Hacked documents and various reports indicate a concerted effort by Russia to recruit Cubans, exploiting economic vulnerabilities and offering incentives like fast-track citizenship. An amendment to Russian Law in April 2023 made it easier for foreigners fighting with Russian forces to acquire citizenship, creating a pathway for Cubans to join the Russian military. The recruitment process has been facilitated by offering a one-time cash payment of about $2,000 and monthly payments starting at approximately the same amount, depending on rank, along with spousal and family benefits .
The Cuban Foreign Affairs Ministry’s response to these events has been ambiguous, acknowledging awareness of a human trafficking network facilitating the recruitment of Cubans into Russian military operations but denying direct involvement. Despite historical ties and alignment with Russia on various international matters, Havana has publicly denounced mercenarism and human trafficking. It has stated efforts to dismantle human trafficking networks involved in recruiting Cubans for the war in Ukraine .
An article from Havana Times paints a darker picture, reporting that some individuals were led to believe they were signing labor contracts for non-military work in Russia. Accounts emerged on social media about young Cubans like Alex Vegas Diaz and Andorf Velazquez Garcia. The young men reportedly responded to Facebook ads posted promising construction jobs in Russia. However, upon arrival, they were met by a soldier of Cuban origin, stripped of their documents, and sent to Ukraine.

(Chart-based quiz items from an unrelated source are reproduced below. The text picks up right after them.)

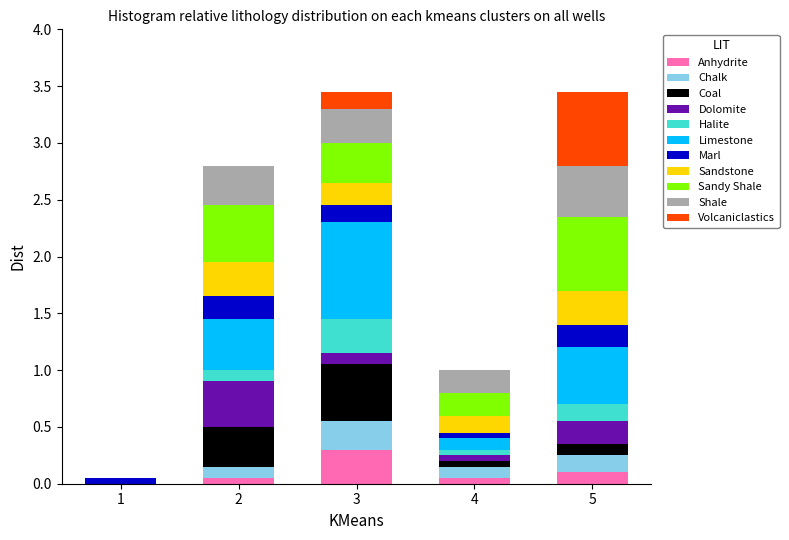

Is it true that Anhydrite equals 0.1 at 4?

True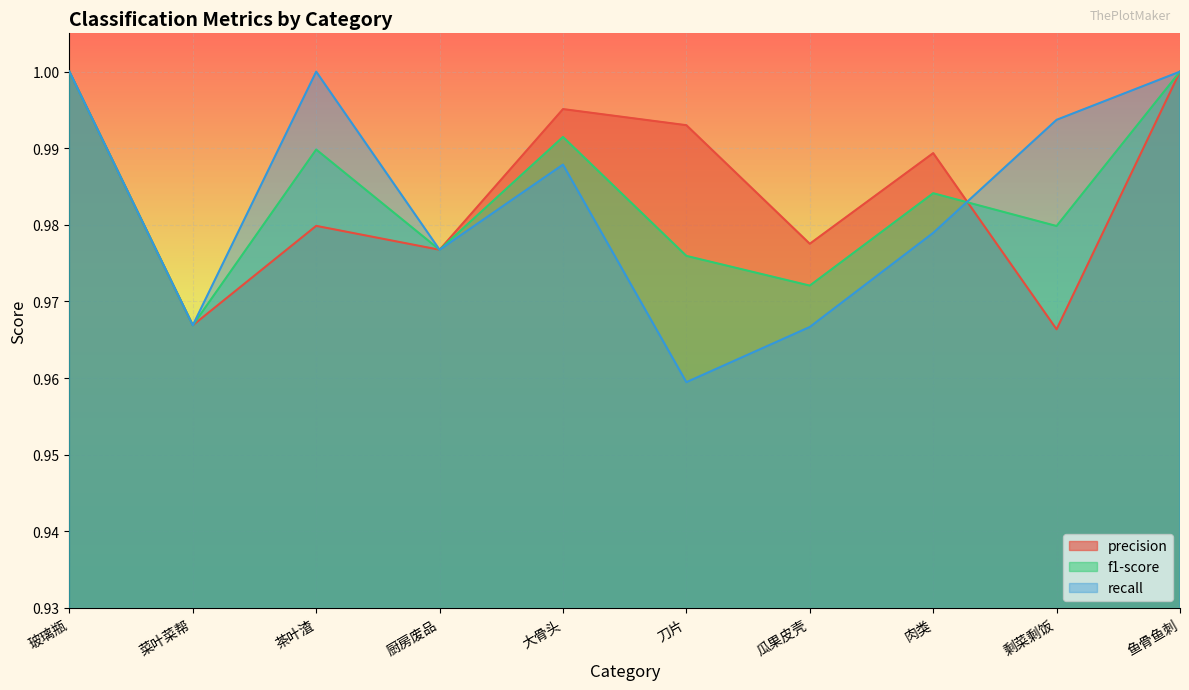

Reading left to right, transcribe all the data shown in this chart.

precision: 玻璃瓶=1.0	菜叶菜帮=1.0	茶叶渣=1.0	厨房废品=1.0	大骨头=1.0	刀片=1.0	瓜果皮壳=1.0	肉类=1.0	剩菜剩饭=1.0	鱼骨鱼刺=1.0
f1-score: 玻璃瓶=1.0	菜叶菜帮=1.0	茶叶渣=1.0	厨房废品=1.0	大骨头=1.0	刀片=1.0	瓜果皮壳=1.0	肉类=1.0	剩菜剩饭=1.0	鱼骨鱼刺=1.0
recall: 玻璃瓶=1.0	菜叶菜帮=1.0	茶叶渣=1.0	厨房废品=1.0	大骨头=1.0	刀片=1.0	瓜果皮壳=1.0	肉类=1.0	剩菜剩饭=1.0	鱼骨鱼刺=1.0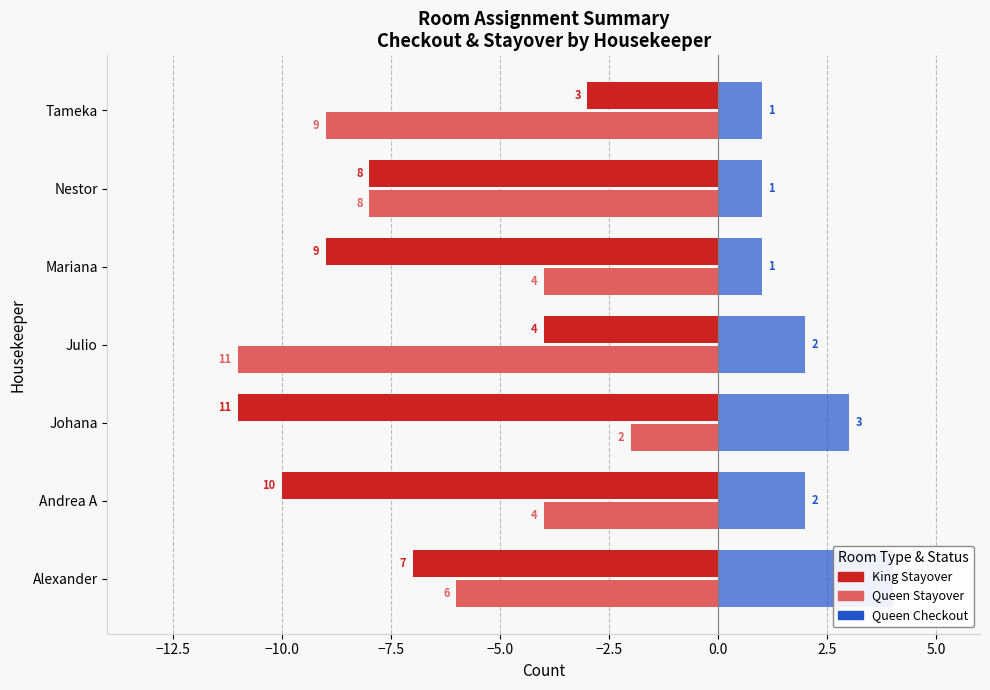

Is it true that King Stayover equals -8 at Nestor?

True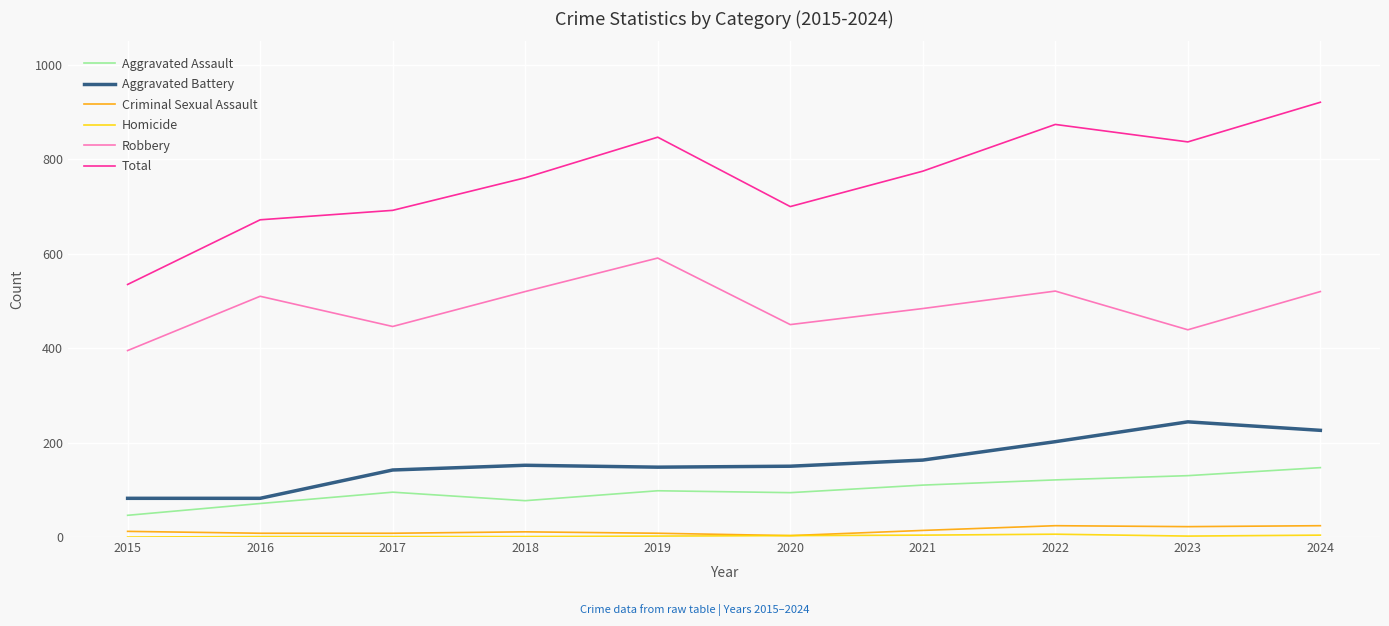

What is the maximum value shown in the chart?

921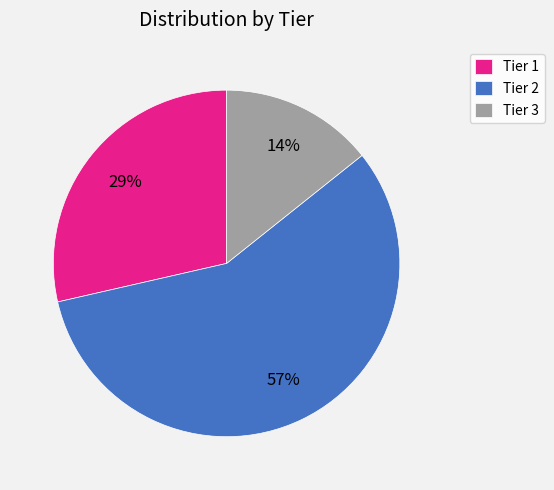

Is there any slice that represents more than half of the pie?

Yes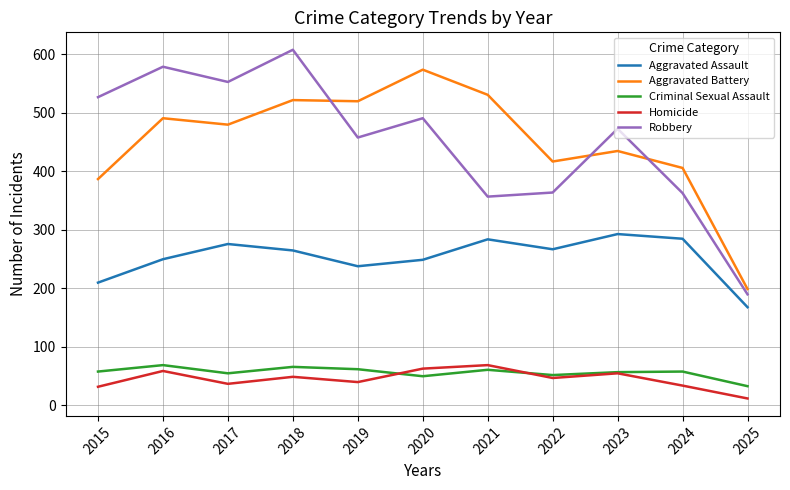

Which series has the widest spread of values?

Robbery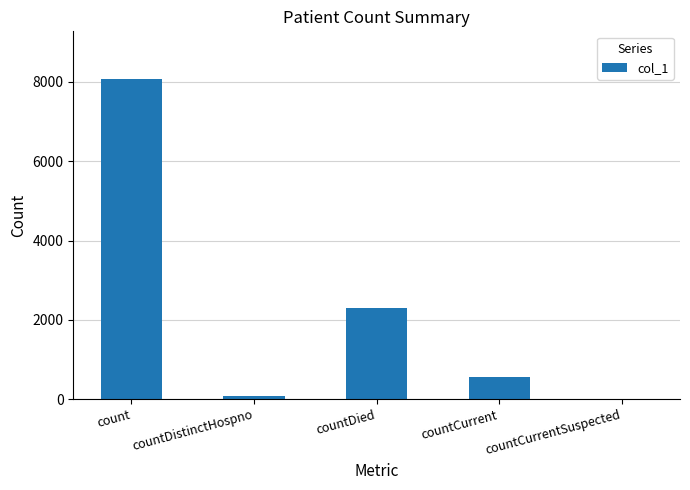

The chart shows a value of -2877 at countCurrentSuspected. True or false?

False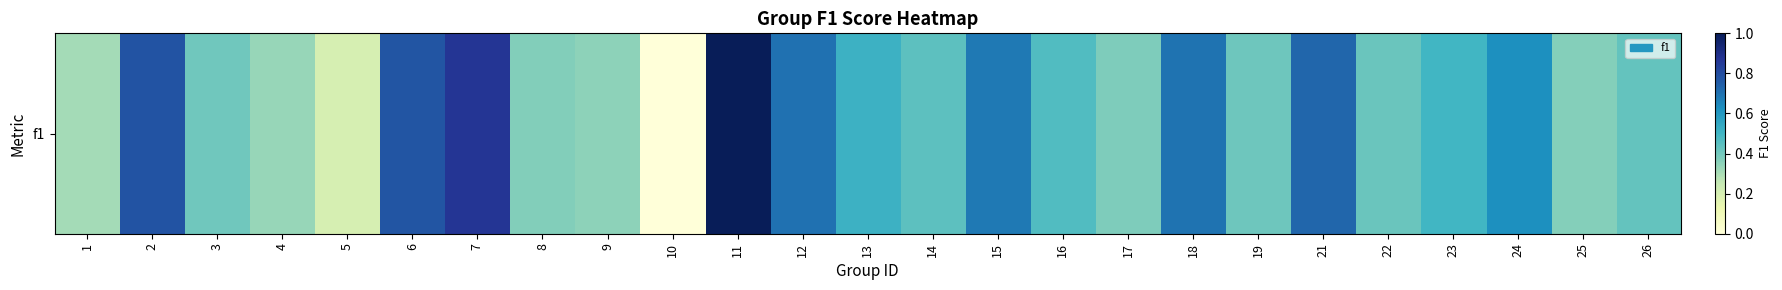

Reading left to right, transcribe all the data shown in this chart.

1=0.3	2=0.8	3=0.4	4=0.3	5=0.2	6=0.8	7=0.9	8=0.4	9=0.3	10=0.0	11=1.0	12=0.7	13=0.5	14=0.4	15=0.7	16=0.5	17=0.4	18=0.7	19=0.4	21=0.7	22=0.4	23=0.5	24=0.6	25=0.4	26=0.4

Adding to the grim narrative, reports from Cubanos Pro El Mundo highlight the deaths of two young Cubans in Ukraine. Yansiel Morejón (26), and Raibel Palacio Herrera (21) have become the latest victims of what appears to be a ruthless recruitment scheme. Morejón was reportedly killed in action on January 10, while Palacio Herrera lost his life in the city of Kherson following a drone attack by Ukrainian forces. His family received the news through a WhatsApp message, informing them that Herrera was a casualty of a Ukrainian drone attack. The Russian authorities promised to repatriate his body, yet communication with the Cuban embassy in Moscow has been non-existent, leaving the family in a state of uncertainty. The families of these young men, misled by false promises, are left to mourn their losses, with the financial compensations promised in the recruitment contracts yet to materialize.